Following early hints of financial fear, adidas has confirmed investors’ Coronavirus (COVID-19) concerns, reports Reuters. The German sports giant is hit even harder than its rivals Nike and PUMA, though none of the companies are entirely unscathed.
adidas shares were down 10% on March 11, following a steady decline over the past few weeks, when the company announced expectations of a €1 billion EUR (approximately $1.1 billion USD) sales drop in greater China due to Coronavirus interference, accompanying a €100 million EUR (approximately $111 million USD) drop in Japan and South Korea. Chief Executive Kasper Rorsted explained to analysts that higher-margin China business is usually a major contributing factor to the company’s overall profits. However, adidas also reported that it reopened nearly half of its 12,000 Chinese stores that have been closed since January 25.

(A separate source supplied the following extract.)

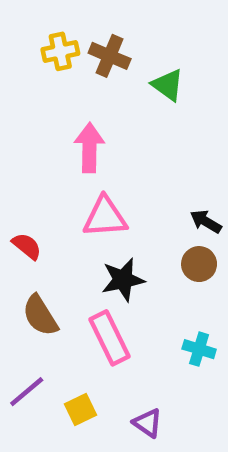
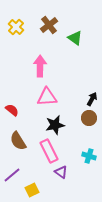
yellow cross: (60, 51) -> (16, 27), moved, turned -35
brown cross: (110, 56) -> (49, 25), turned 30
black arrow: (206, 222) -> (92, 99), turned 88
yellow square: (80, 410) -> (32, 190), moved
purple triangle: (148, 423) -> (61, 172), moved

With various major sporting events postponed, canceled and quarentined, adidas may be in for rougher waters still. Rorsted noted that if the Tokyo Olympics and Euro 2020 were canceled, adidas may lose up to €70 million EUR (approximately $78 million USD) in sales — the latter event is a particularly big sales driver — but he remains positive about adidas’ underlying health and isn’t considering any job cuts.
Meanwhile, Nike has seen a 3% dip, while PUMA is down by about 3.2%. Initially, PUMA remained confident that business would soon normalize, but recently forecast less optimistic results. “Given the duration of the situation in China, the negative impact in other Asian countries and now also the spread to Europe and the U.S.,” PUMA said in a statement. “We unfortunately have to conclude that a short-term normalization will not occur.”
In slightly more optimistic news, adidas predicted currency-neutral sales to increase by 6%-8% in 2020 overall, with a rise in operating margin from 10.5%-11.8%, though this is based on a return to normal business in the latter portion of the year.